Count every line of the data that includes "moved". State only the number.

[Opening Records for this task section]

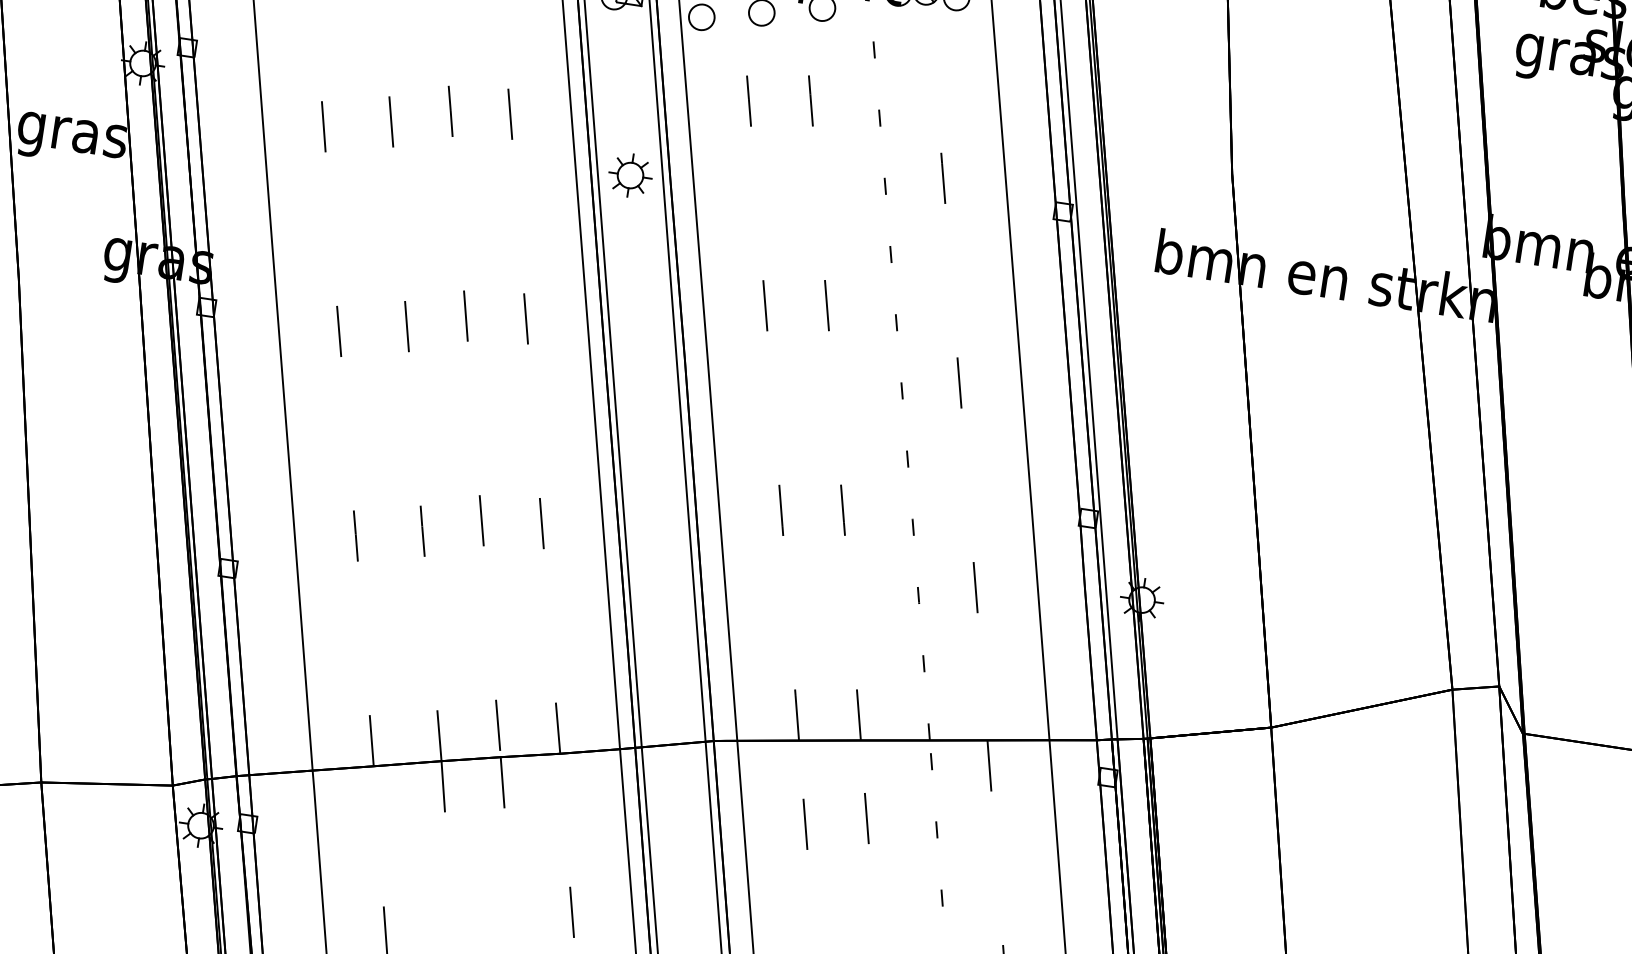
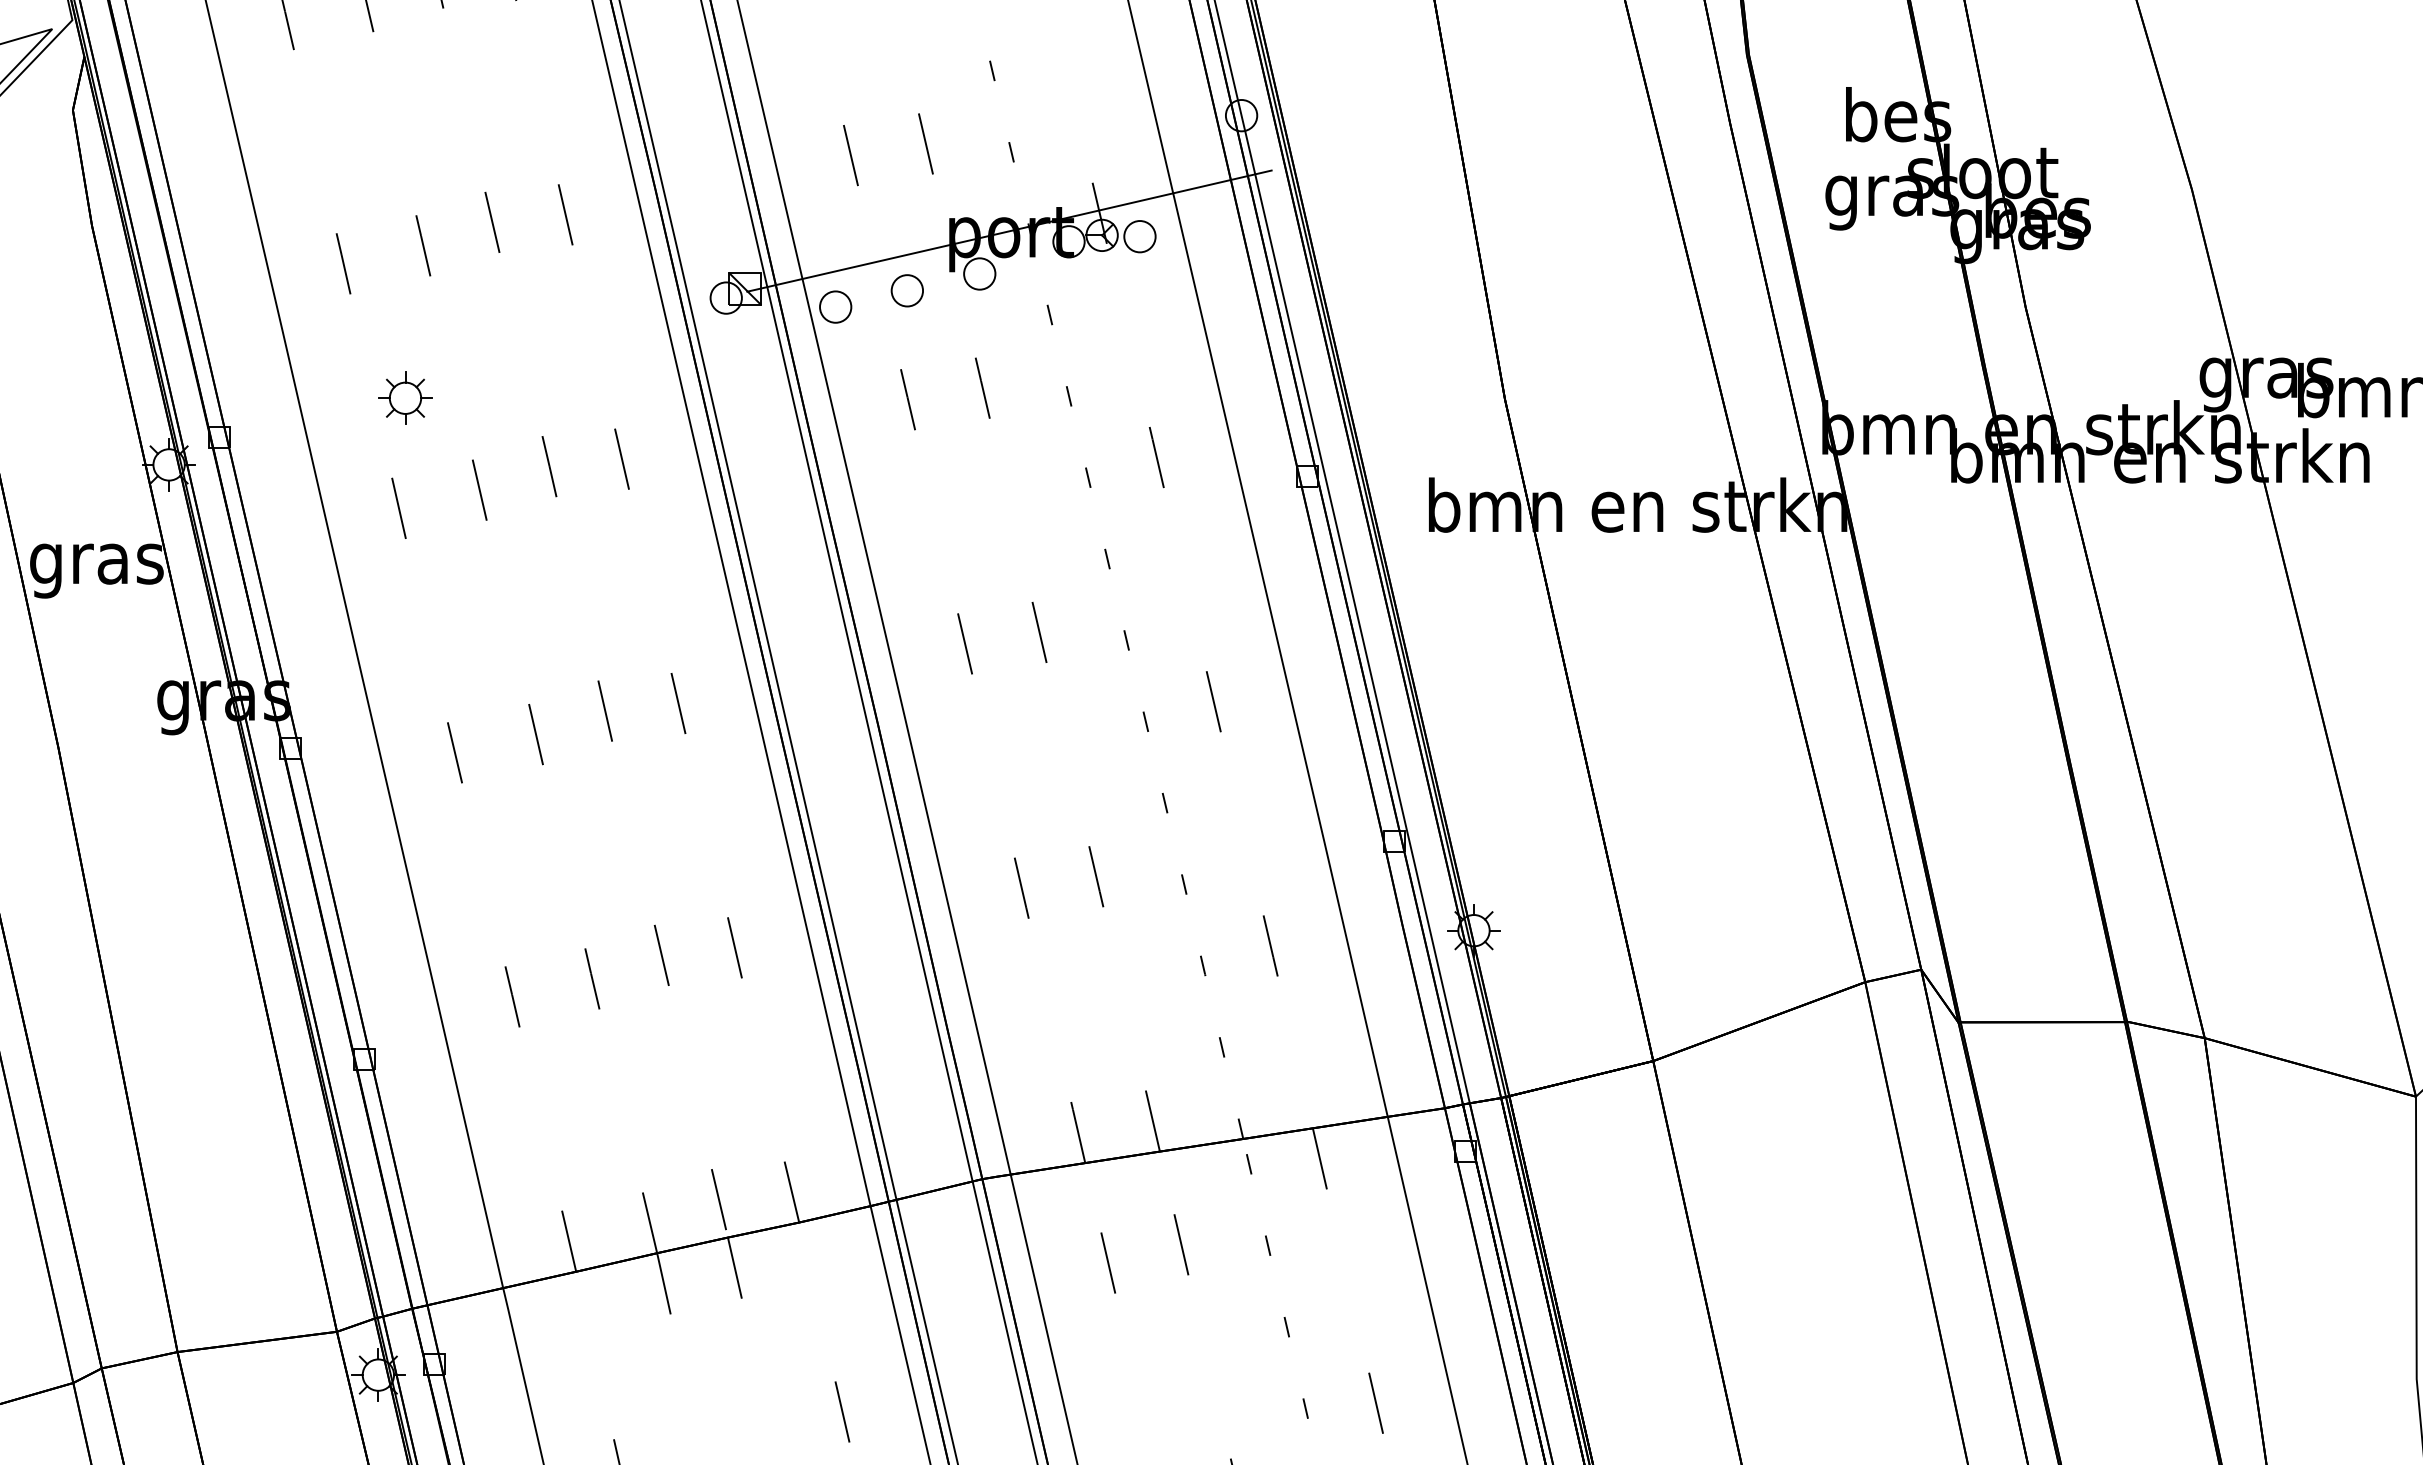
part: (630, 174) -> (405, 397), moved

[Closing Records for this task section]
[Opening Records for this task section]

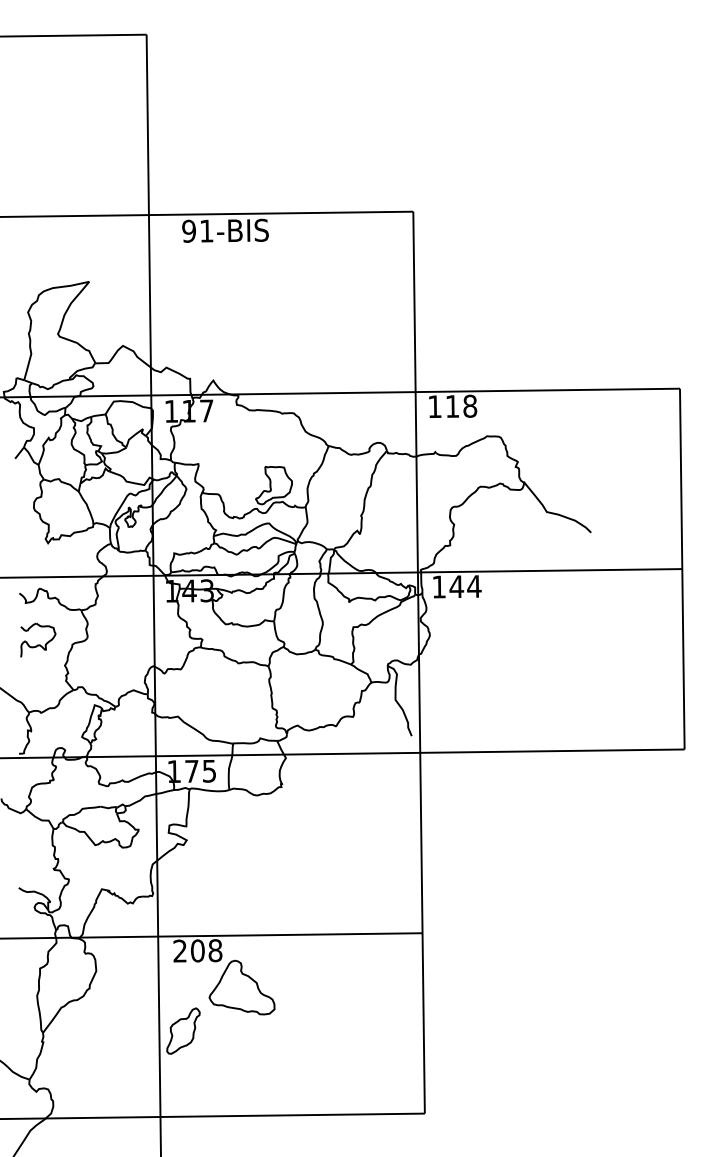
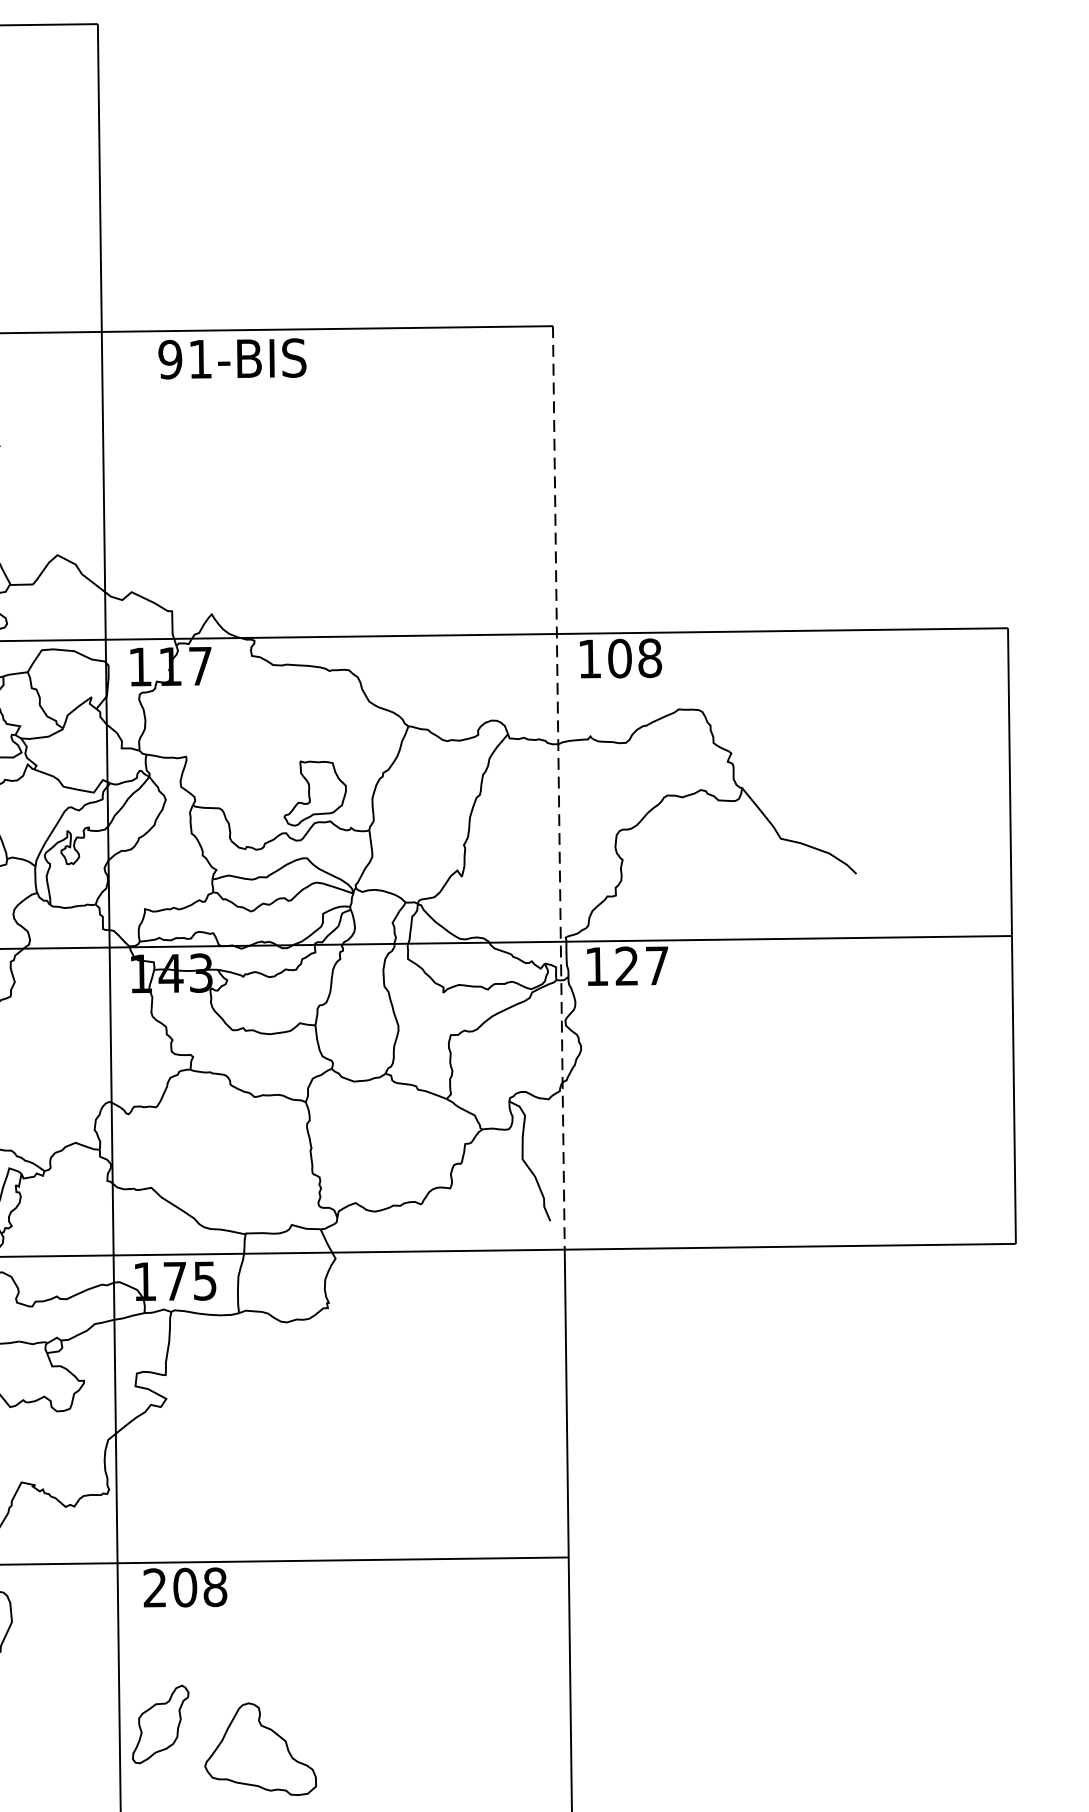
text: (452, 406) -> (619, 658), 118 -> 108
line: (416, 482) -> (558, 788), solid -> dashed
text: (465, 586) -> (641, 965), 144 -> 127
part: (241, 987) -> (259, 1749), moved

[Closing Records for this task section]

→ **Task solution**
2